Tunable plasmon induced transparency in patterned graphene metamaterial with different carrier mobility

• Published in: Superlattices and microstructures Vol. 136; p. 106295
• Main Authors: Fan, Chunzhen, Ren, Peiwen, Jia, Wei, Jia, Yuanlin, Wang, Junqiao
• Format: Journal Article
• Language: English
• Published: Elsevier Ltd 01.12.2019
• Subjects: Graphene mobility; Metamaterial; Plasmon induced transparency; Terahertz; Terahertz; Plasmon induced transparency; Metamaterial; Graphene mobility
• ISSN: 0749-6036; 1096-3677
• DOI: 10.1016/j.spmi.2019.106295

Dynamical manipulation of plasmon induced transparency (PIT) is realized in patterned graphene metamaterial through different carrier mobility, which is composed of two strips and a split ring resonator (SRR). Due to the near field coupling between these two bright modes, a prominent transparency window appears in the transmission spectrum. It can be well fitted with coupled Lorentz oscillator model, which furtherly verifies the accuracy and reliability of our results. On and off switch of the PIT transparency window can be regulated through the carrier mobility. Namely, the PIT transparency window becomes more evident with larger carrier mobility. The plasmon induced absorption (PIA) can also be synchronously realized and the absorption rate reaches up to a high value of 0.5. In addition, the group delay gets enhanced with larger mobility. And the delay time achieves 1.57 ps. In case of sensing application, the linear shift of the PIT transparency window can be obtained with different substrate.

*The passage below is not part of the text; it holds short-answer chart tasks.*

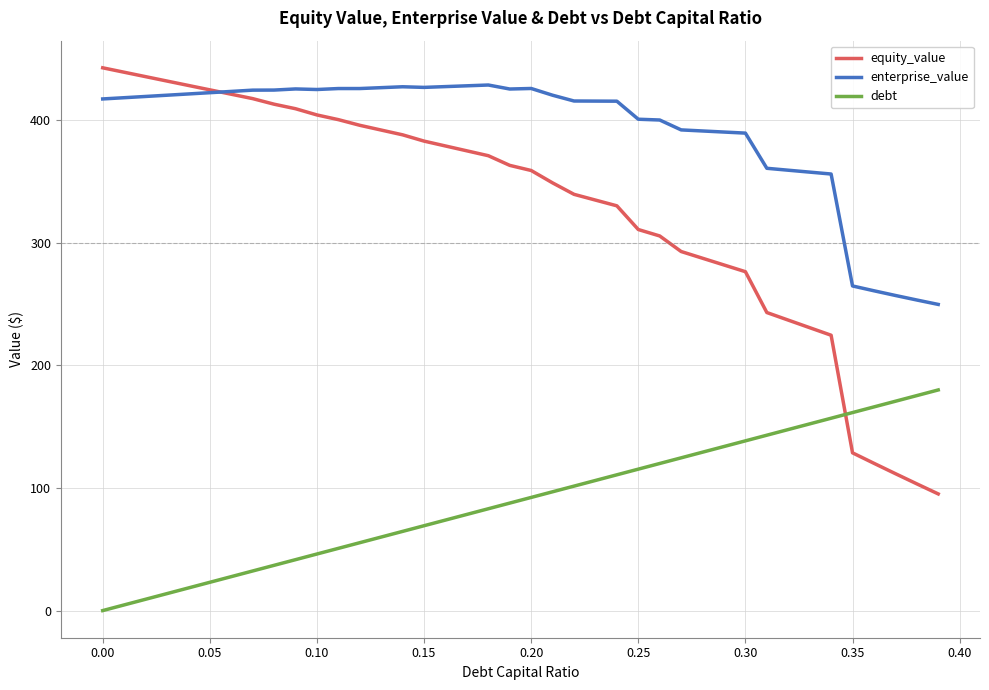

True or false: debt and equity_value intersect in this chart.

True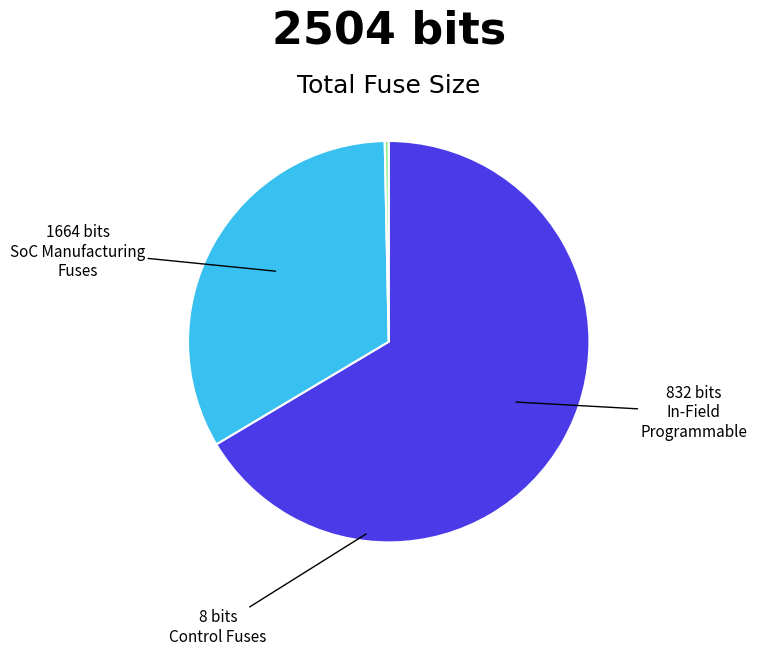

Is there a majority slice in this chart?

Yes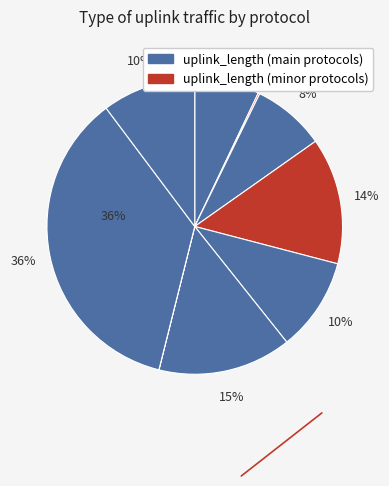

Which slice is the largest?

ssh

Thus, our work shadows great prospects in highly tunable optical switching, optical filters, integrated slow light and sensing devices through non-contact regulation. •Tunable plasmon induced transparency is realized in graphene metamaterial in THz region with different carrier mobility.•The transparency window is ascribed to the near field coupling of two resonators.•The numerical results agree well with the coupled Lorentz oscillator theory.•The group delay and phase shift are also investigated in our work.